Emma Murray from Bristol North West Foodbank explains what their successful grant application has meant for people referred to the food bank…

About a year ago we took on the ambitious move to try and take on an advice worker ourselves at the food bank on a nine-month contract.

Immediately we started to see the huge positive impact it was having on people referred and we were thinking, why have we not done this before? We have to keep this person! So we applied for a large Fight Hunger Create Change grant through the Trussell Trust, because we wanted to really commit long term to having a more holistic approach as a food bank.

One example of the difference that’s been made is Jack’s experience*. When he came to the food bank, he’d been sleeping by the river for eighteen months in a tent in Bristol. We helped him with food, and he had a wash in our sinks, that sort of thing. He started turning up every Monday morning, and as we got our advice worker she was able to work with him and connect him up with the local support services at Shelter.

The whole process meant he was off the streets before winter and he quite literally said ‘I think I would have died if I had spent another winter out sleeping in a tent’.

The team there are now looking at putting him in more permanent location. For Jack, having someone right at that crisis point in a food bank centre, who had the expertise, connections and time to sit down and look at what support was needed, was totally life changing.

No one should need our food bank – Jack should never have been in that position in the first place. That’s why we’re part of the Trussell Trust network, working alongside other food banks to campaign for long-term changes that will bring us closer to a future where there’s no need for food banks.

But while that long-term work is underway, we want to do all we can in our community to make sure people like Jack can access the best possible help right now.

As a local charity, it would have been hard for us to make that leap to employ someone permanently to give advice, and now we’ve got that grant it’s kick started something and I think it should work for as long as that’s help is needed.
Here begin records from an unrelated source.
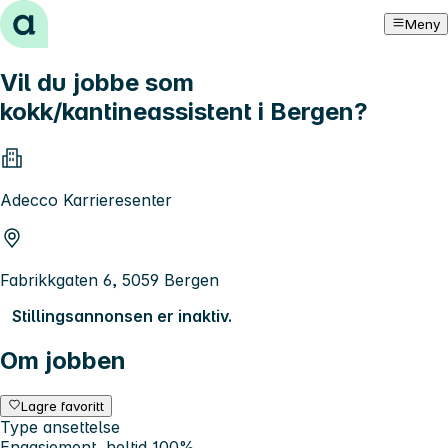
Hopp til innhold
Meny
Vil du jobbe som
kokk/kantineassistent i Bergen?
Adecco Karrieresenter
Fabrikkgaten 6, 5059 Bergen
Stillingsannonsen er inaktiv.
Om jobben
Lagre favoritt
Type ansettelse
Engasjement, heltid 100%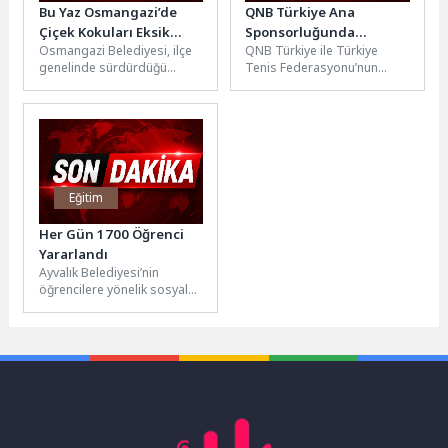
Bu Yaz Osmangazi’de
QNB Türkiye Ana
Çiçek Kokuları Eksik
Sponsorluğunda
Osmangazi Belediyesi, ilçe
QNB Türkiye ile Türkiye
Olmayacak
Türkiye’nin İlk Padel
genelinde sürdürdüğü
Tenis Federasyonu’nun
Türkiye Şampiyonası
peyzaj ve çevre düzenleme
(TTF) padelin Türkiye’de
Başlıyor
çalışmalarıyla kenti
sağlam bir altyapı üzerinde
rengarenk çiçeklerle
büyümesi, daha...
buluşturuyor. Parklar,...
Eğitim
Her Gün 1700 Öğrenci
Yararlandı
Ayvalık Belediyesi’nin
öğrencilere yönelik sosyal
destek projeleri arasında
yer alan Öğrenci Kent
Lokantaları, 2025-2026
eğitim...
So we’d really like to thank Asda and the Trussell Trust – having someone paid who is able to commit to providing that service in the food bank in the long-term is making a huge difference.

We work really hard to create a welcoming atmosphere in our centres, a space where someone can feel comfortable to tell us why they need a food bank, over a cup of tea or coffee. And now we have an advice worker across all of our four food bank centres, we know that we really can help somebody once they share something with us. Together, we can take those steps towards making sure they don’t need our help again.